Privilege is a term that has come more and more to be sounded in the culture, and there is no question that it has a meaning we all know—that there is such a thing as privilege, which has to do with advantage. The advantage can be earned or unearned, but certainly there is such a thing as earned or unearned advantage. What’s happened is that the term “privilege” has come to be used promiscuously, so that it has become something of a noise word which is invoked to prevent conversations from heading in directions that people would rather they not go in. So that when a person is making a comment that you don’t like, you raise your hand and you say something like, “Oh, do you realize that you’re exercising a privilege in speaking this way?”

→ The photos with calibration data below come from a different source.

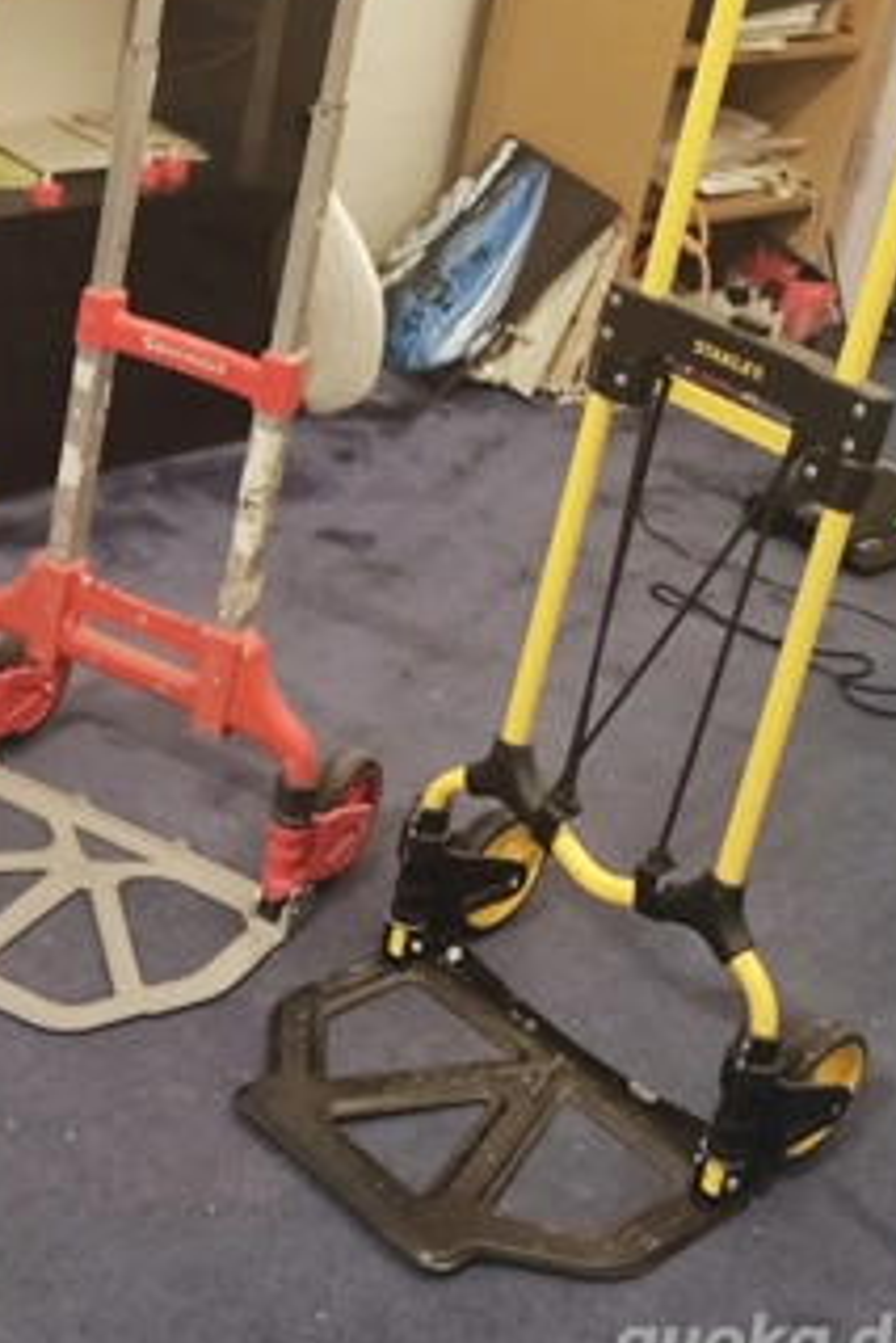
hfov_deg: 22.6
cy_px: 543
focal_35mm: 60
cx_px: 307
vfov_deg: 33.3
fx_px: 2237
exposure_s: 1/33.3
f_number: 1.8
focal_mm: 5.4
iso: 1036
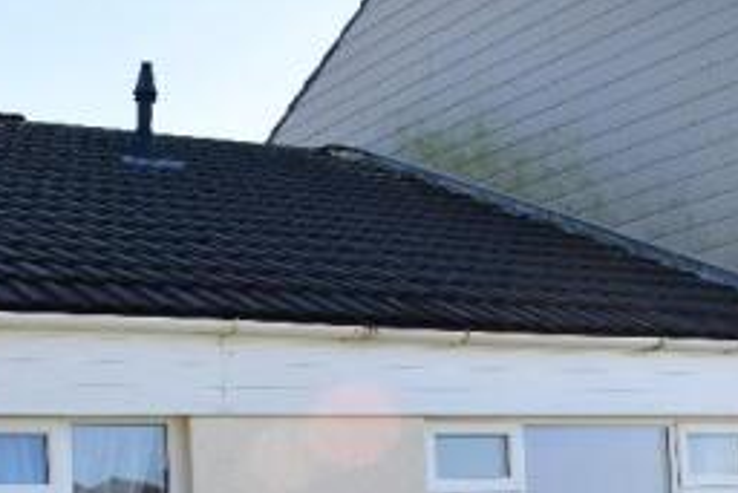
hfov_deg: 28.7
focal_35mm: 69
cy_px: 526
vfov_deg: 19.1
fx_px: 1415
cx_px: 169
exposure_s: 1/200
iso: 400
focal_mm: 18
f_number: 10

And, of course, when certain epithets are attached to the word “privilege,” like “white privilege” for example, or “male privilege,” they exacerbate or intensify the charge, so that, in many cases, “white privilege” is a term that now is used to signify something that all white people enjoy in the same way, simply because it can’t be enjoyed by anyone who is not white. The problem with that, and I think it’s fairly obvious, is that not all white people are the same. Not all white people enjoy the same privileges. Not all white people have the same backgrounds and experiences, and to think of white people in this sort of indiscriminate way and to invoke the term “privilege” to talk about what they enjoy is to be completely misleading about the lives of white people.


* What’s the connection between that and virtue?

Well, if you constantly speak about people in that way, you are signalling your own virtue by indicating that you are alert to the privilege that people enjoy, with the implication, of course, that all of the privilege they enjoy is unearned—even if these privileges that you’re speaking about are, in fact, earned, or earned by people who have worked hard, people who have spent many years in educational institutions to get where they are. And so you’re signalling your virtue by accusing people of privilege in that way. And there are many other ways of signalling your virtue by pointing out to people things that they should not have said, things that they should not have thought, and, in that sense, virtue signalling has become a common feature of life and the culture, most especially in academic culture."